● Tarea propuesta
Reproduzca íntegramente y sin alteraciones el texto sobre la serie Veneno.

● Fragmento original

En mi cometido de ‘pluma invitada’ de Shangay todavía no había escrito sobre Veneno. La vez anterior en que tuve ocasión, la serie había visto su emisión truncada por la pandemia, en espera de retomar el rodaje, y una, que es muy prudente, no quería hacer proselitismo de algo que ya sabía de antemano que era un trabajo bien hecho.
Preferí dejar pasar el tiempo y que, una vez concluida su andadura en la pequeña pantalla, fuese la gente quien diese su beneplácito. Por eso, a estas alturas, decir que Veneno es una obra bonita, repleta de matices, de gran calidad y múltiples detalles, resulta más que evidente, reafirmando tales ideas las americanas mediáticas que se encuentran alucinando al otro lado del charco. Vamos, que pese a los cainitas tan habituales de ciertos entornos, dispuestos a buscar fallos y disfrutar con las caídas, ha quedado bien claro aquello de que algo tendrá el agua cuando la bendicen.
Más allá de su narración, sus interpretaciones o la calidad técnica, el verdadero mérito de Veneno ha sido su modo de cambiar vidas. Ahí reside el logro que le distingue del resto de las series. Vidas que han llegado por fin a buen puerto tras años de naufragio. Vidas que descubren el cariño del público casi a los sesenta años. Vidas que gozan con dignidad de una segunda oportunidad. Vidas que por fin son vidas. Y no porque antes no lo valiesen, sino porque las privaban de su misma valía.

● Datos registrados
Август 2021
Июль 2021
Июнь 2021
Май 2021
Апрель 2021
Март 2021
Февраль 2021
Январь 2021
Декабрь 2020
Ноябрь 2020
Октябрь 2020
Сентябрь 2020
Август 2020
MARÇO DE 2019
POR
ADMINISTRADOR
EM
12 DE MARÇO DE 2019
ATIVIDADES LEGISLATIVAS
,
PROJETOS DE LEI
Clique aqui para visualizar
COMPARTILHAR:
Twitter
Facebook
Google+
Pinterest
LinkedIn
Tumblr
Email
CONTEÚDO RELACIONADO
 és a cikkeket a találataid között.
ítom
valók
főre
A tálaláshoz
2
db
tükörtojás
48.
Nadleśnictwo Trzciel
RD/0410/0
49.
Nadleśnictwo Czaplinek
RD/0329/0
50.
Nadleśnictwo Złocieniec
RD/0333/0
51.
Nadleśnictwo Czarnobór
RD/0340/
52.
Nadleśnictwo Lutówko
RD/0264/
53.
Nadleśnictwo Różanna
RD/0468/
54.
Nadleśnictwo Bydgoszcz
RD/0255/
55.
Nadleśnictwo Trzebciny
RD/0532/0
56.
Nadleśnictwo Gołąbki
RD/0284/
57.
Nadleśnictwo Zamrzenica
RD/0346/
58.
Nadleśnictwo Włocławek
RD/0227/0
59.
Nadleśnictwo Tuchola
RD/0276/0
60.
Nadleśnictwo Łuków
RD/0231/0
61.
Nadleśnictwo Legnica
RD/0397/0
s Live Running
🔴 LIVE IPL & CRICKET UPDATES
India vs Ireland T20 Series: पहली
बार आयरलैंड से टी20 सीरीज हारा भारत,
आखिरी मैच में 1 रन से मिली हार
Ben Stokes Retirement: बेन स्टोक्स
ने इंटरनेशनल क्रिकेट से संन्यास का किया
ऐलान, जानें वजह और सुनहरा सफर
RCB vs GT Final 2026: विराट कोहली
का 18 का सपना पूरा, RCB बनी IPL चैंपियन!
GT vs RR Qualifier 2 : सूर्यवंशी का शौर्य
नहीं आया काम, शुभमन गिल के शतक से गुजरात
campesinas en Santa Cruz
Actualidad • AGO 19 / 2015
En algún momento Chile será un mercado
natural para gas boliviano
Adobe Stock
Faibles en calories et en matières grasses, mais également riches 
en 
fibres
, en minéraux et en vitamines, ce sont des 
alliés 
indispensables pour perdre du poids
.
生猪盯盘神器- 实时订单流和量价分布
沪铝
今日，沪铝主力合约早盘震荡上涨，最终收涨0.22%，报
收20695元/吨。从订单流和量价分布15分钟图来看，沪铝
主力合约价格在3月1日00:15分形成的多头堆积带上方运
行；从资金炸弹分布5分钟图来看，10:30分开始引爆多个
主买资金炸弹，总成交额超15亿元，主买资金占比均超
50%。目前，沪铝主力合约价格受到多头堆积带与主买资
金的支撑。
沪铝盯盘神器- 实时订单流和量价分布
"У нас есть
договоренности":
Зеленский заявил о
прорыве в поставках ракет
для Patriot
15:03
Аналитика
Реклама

● Solución redactada
En mi cometido de ‘pluma invitada’ de Shangay todavía no había escrito sobre Veneno. La vez anterior en que tuve ocasión, la serie había visto su emisión truncada por la pandemia, en espera de retomar el rodaje, y una, que es muy prudente, no quería hacer proselitismo de algo que ya sabía de antemano que era un trabajo bien hecho.
Preferí dejar pasar el tiempo y que, una vez concluida su andadura en la pequeña pantalla, fuese la gente quien diese su beneplácito. Por eso, a estas alturas, decir que Veneno es una obra bonita, repleta de matices, de gran calidad y múltiples detalles, resulta más que evidente, reafirmando tales ideas las americanas mediáticas que se encuentran alucinando al otro lado del charco. Vamos, que pese a los cainitas tan habituales de ciertos entornos, dispuestos a buscar fallos y disfrutar con las caídas, ha quedado bien claro aquello de que algo tendrá el agua cuando la bendicen.
Más allá de su narración, sus interpretaciones o la calidad técnica, el verdadero mérito de Veneno ha sido su modo de cambiar vidas. Ahí reside el logro que le distingue del resto de las series. Vidas que han llegado por fin a buen puerto tras años de naufragio. Vidas que descubren el cariño del público casi a los sesenta años. Vidas que gozan con dignidad de una segunda oportunidad. Vidas que por fin son vidas. Y no porque antes no lo valiesen, sino porque las privaban de su misma valía.